Start of The input
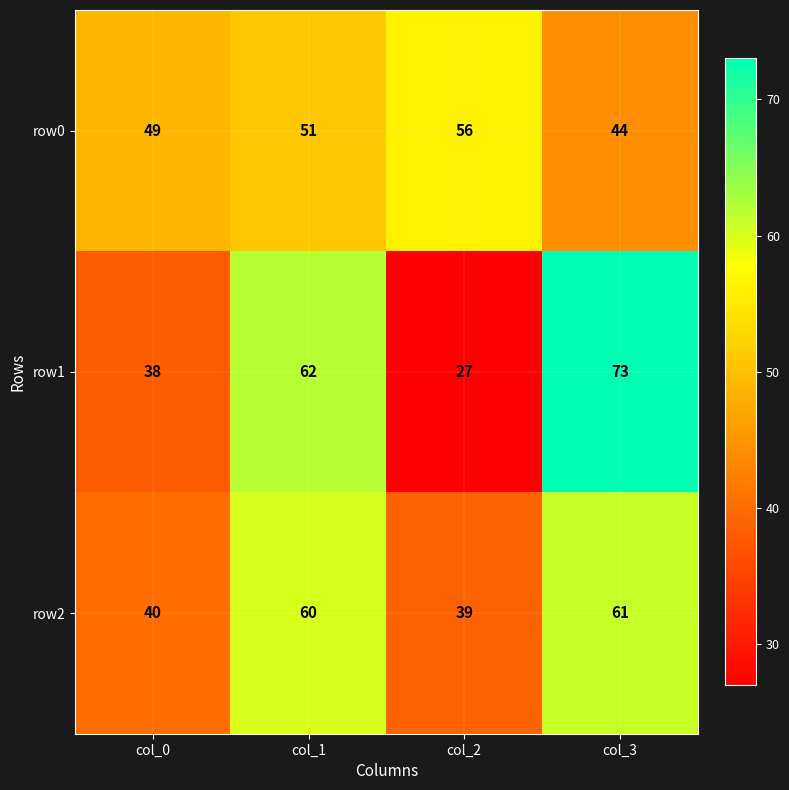

The row2 series shows 40 at col_0. True or false?

True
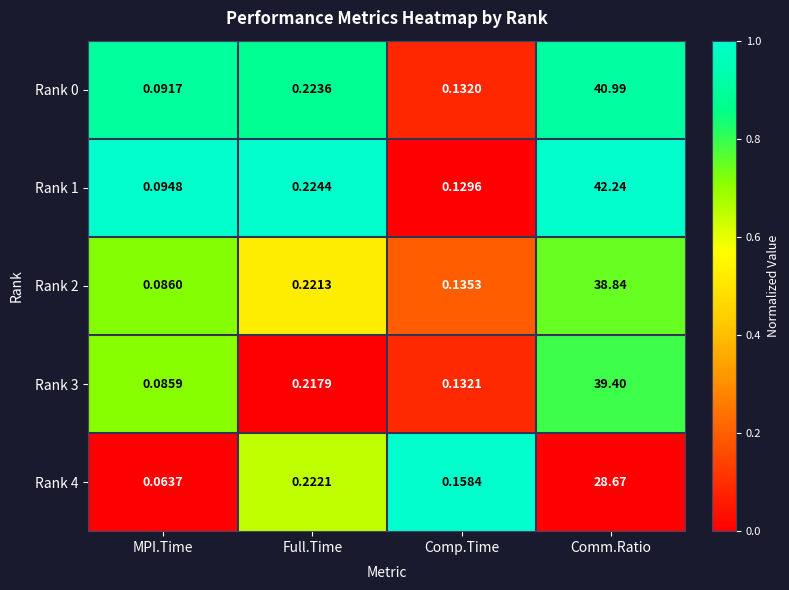

Where is Rank 2 nearest to the value 19?

Full.Time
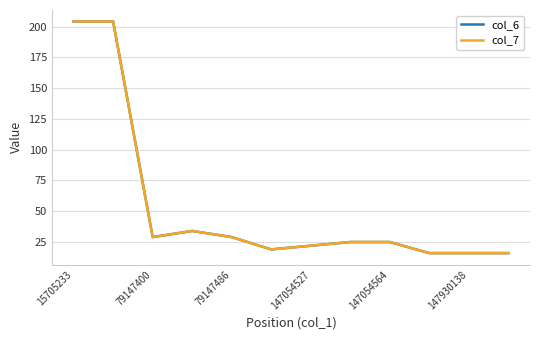

Does the chart have visible grid lines?

Yes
End of The input
- Task goal -
Reproduce the text of every item above word for word, leaving out the pictures.

- Solution to this exercise -
The row2 series shows 40 at col_0. True or false?

True

Where is Rank 2 nearest to the value 19?

Full.Time

Does the chart have visible grid lines?

Yes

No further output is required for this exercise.